Dataset entries
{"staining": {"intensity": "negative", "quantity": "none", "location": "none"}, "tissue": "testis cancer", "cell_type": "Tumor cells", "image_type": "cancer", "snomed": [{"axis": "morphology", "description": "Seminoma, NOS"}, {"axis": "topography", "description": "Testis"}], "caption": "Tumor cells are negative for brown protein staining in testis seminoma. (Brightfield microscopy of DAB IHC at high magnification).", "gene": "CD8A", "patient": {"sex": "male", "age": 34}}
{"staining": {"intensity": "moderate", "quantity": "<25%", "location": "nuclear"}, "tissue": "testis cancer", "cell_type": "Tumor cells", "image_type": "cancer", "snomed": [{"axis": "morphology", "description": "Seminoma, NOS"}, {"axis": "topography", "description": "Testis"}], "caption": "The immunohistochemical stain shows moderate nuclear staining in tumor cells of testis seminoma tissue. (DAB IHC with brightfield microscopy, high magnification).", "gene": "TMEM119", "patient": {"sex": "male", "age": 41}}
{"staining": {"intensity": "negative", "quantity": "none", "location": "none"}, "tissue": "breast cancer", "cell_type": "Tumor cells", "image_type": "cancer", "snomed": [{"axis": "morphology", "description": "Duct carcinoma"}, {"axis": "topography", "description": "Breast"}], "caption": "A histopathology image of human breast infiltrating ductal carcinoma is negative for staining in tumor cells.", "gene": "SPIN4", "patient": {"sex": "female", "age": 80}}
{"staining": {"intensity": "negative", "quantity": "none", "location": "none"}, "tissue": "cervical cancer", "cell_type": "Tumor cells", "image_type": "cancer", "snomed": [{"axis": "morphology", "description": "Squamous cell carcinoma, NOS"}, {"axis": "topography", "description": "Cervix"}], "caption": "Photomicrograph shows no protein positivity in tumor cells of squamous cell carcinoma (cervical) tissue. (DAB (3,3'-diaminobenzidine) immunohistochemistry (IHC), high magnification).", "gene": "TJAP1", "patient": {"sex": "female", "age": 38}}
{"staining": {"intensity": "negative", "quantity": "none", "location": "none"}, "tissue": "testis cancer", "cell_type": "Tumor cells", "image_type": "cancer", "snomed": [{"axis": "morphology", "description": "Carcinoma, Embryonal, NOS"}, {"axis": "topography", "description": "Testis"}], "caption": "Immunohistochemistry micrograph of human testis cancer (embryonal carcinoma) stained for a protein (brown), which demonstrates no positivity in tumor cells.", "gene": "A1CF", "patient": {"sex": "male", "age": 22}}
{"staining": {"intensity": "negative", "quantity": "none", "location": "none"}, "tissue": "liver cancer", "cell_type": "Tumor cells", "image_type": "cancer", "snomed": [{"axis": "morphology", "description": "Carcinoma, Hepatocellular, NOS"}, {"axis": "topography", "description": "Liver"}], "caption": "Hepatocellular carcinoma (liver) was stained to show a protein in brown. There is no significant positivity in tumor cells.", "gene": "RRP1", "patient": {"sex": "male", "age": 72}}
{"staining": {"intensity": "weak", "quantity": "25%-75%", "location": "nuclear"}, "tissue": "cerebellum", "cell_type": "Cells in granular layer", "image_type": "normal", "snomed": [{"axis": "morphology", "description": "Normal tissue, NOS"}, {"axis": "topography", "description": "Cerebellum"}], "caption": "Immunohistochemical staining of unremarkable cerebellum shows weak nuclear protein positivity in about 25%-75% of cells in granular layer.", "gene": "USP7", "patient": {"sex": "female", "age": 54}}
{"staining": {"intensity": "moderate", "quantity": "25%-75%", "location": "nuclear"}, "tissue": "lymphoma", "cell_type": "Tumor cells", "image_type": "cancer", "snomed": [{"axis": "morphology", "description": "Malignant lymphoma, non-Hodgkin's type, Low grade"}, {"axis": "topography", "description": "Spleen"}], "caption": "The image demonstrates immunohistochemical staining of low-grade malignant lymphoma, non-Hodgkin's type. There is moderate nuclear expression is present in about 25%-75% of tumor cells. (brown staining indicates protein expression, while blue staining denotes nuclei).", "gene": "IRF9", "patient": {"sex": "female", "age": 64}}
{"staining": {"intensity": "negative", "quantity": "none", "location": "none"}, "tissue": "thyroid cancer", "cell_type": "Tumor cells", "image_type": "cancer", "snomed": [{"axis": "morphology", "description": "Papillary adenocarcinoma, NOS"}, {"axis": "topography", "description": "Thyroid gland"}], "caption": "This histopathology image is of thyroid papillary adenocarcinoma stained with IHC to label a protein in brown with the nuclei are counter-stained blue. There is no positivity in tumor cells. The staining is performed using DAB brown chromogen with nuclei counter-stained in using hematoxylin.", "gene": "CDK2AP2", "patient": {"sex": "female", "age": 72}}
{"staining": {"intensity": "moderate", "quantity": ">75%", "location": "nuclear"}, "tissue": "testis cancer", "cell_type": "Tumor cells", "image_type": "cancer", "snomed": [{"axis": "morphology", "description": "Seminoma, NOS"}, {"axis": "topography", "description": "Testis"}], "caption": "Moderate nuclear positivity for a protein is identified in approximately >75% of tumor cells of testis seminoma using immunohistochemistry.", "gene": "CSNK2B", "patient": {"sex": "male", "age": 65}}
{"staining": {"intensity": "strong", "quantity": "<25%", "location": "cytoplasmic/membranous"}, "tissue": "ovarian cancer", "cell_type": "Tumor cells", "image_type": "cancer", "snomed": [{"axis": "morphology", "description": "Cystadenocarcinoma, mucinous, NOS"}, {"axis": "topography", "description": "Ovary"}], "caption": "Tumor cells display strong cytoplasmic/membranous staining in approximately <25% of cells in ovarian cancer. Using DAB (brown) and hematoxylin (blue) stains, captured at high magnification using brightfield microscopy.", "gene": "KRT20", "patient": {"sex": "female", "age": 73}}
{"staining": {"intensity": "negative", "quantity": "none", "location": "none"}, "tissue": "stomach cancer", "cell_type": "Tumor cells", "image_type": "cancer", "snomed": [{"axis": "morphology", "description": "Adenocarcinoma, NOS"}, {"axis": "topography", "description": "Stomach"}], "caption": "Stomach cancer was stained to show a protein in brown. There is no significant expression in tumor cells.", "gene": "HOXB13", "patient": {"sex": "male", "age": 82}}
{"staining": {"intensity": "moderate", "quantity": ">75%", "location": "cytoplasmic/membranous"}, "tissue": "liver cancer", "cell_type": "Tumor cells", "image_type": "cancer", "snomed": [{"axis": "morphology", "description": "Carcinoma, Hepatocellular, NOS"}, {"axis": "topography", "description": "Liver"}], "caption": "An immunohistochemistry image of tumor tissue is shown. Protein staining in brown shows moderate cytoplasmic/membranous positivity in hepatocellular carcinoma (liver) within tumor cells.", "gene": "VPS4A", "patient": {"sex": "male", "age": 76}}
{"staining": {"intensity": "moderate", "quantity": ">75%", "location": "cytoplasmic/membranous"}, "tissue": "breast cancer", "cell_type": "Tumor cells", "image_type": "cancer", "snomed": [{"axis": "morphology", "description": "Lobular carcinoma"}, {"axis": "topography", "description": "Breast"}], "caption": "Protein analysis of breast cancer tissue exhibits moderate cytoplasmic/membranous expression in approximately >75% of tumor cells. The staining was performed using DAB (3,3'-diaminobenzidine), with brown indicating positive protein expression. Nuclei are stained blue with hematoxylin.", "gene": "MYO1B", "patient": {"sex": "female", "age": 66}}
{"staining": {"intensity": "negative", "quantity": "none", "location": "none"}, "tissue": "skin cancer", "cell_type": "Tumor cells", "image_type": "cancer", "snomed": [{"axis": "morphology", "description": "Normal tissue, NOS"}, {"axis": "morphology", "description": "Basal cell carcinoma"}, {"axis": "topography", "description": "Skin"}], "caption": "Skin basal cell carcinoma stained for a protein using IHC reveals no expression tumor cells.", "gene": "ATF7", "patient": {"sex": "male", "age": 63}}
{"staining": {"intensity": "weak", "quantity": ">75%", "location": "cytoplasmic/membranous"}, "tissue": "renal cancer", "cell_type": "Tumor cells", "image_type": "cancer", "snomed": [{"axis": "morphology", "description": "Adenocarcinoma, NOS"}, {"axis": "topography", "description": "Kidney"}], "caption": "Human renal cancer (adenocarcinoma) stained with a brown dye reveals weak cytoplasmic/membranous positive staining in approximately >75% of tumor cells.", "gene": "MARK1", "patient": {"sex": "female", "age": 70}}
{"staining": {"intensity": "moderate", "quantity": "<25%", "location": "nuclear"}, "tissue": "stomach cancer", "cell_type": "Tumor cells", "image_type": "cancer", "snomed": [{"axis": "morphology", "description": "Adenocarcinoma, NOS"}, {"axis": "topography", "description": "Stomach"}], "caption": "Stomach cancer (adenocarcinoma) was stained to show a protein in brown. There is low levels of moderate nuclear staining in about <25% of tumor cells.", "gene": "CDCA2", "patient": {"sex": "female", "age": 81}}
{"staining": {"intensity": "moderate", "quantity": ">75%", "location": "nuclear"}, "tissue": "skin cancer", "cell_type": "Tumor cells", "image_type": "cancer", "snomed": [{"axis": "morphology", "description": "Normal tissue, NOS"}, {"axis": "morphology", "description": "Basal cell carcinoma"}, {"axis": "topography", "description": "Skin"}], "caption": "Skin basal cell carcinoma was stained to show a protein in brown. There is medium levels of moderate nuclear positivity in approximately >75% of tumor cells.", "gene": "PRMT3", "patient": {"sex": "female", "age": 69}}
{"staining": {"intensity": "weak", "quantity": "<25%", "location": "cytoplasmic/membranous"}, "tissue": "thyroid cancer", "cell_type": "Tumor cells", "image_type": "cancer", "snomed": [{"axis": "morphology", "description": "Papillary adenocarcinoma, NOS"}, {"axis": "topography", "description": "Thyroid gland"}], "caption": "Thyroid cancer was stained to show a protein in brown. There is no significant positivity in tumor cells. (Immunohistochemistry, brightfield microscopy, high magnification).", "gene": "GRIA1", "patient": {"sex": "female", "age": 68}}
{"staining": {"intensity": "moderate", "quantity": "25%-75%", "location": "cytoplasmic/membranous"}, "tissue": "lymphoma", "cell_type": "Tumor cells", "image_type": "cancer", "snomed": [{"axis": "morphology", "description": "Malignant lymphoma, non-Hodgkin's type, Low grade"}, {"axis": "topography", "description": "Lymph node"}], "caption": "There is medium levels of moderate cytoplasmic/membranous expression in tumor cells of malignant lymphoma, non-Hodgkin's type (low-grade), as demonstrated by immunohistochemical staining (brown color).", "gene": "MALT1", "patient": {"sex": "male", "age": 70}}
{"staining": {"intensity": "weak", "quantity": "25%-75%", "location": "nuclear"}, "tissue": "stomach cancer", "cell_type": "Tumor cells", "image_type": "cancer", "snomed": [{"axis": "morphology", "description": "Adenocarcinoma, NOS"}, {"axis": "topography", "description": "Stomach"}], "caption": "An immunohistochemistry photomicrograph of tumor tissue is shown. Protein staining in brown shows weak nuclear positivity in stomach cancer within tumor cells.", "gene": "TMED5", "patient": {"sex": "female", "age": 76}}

- PROBLEM STATEMENT -
What is needed is every line from the start of the entries through the line containing "histopathology image of", returned word for word and nothing else.

- FINISHED EXERCISE -
{"staining": {"intensity": "negative", "quantity": "none", "location": "none"}, "tissue": "testis cancer", "cell_type": "Tumor cells", "image_type": "cancer", "snomed": [{"axis": "morphology", "description": "Seminoma, NOS"}, {"axis": "topography", "description": "Testis"}], "caption": "Tumor cells are negative for brown protein staining in testis seminoma. (Brightfield microscopy of DAB IHC at high magnification).", "gene": "CD8A", "patient": {"sex": "male", "age": 34}}
{"staining": {"intensity": "moderate", "quantity": "<25%", "location": "nuclear"}, "tissue": "testis cancer", "cell_type": "Tumor cells", "image_type": "cancer", "snomed": [{"axis": "morphology", "description": "Seminoma, NOS"}, {"axis": "topography", "description": "Testis"}], "caption": "The immunohistochemical stain shows moderate nuclear staining in tumor cells of testis seminoma tissue. (DAB IHC with brightfield microscopy, high magnification).", "gene": "TMEM119", "patient": {"sex": "male", "age": 41}}
{"staining": {"intensity": "negative", "quantity": "none", "location": "none"}, "tissue": "breast cancer", "cell_type": "Tumor cells", "image_type": "cancer", "snomed": [{"axis": "morphology", "description": "Duct carcinoma"}, {"axis": "topography", "description": "Breast"}], "caption": "A histopathology image of human breast infiltrating ductal carcinoma is negative for staining in tumor cells.", "gene": "SPIN4", "patient": {"sex": "female", "age": 80}}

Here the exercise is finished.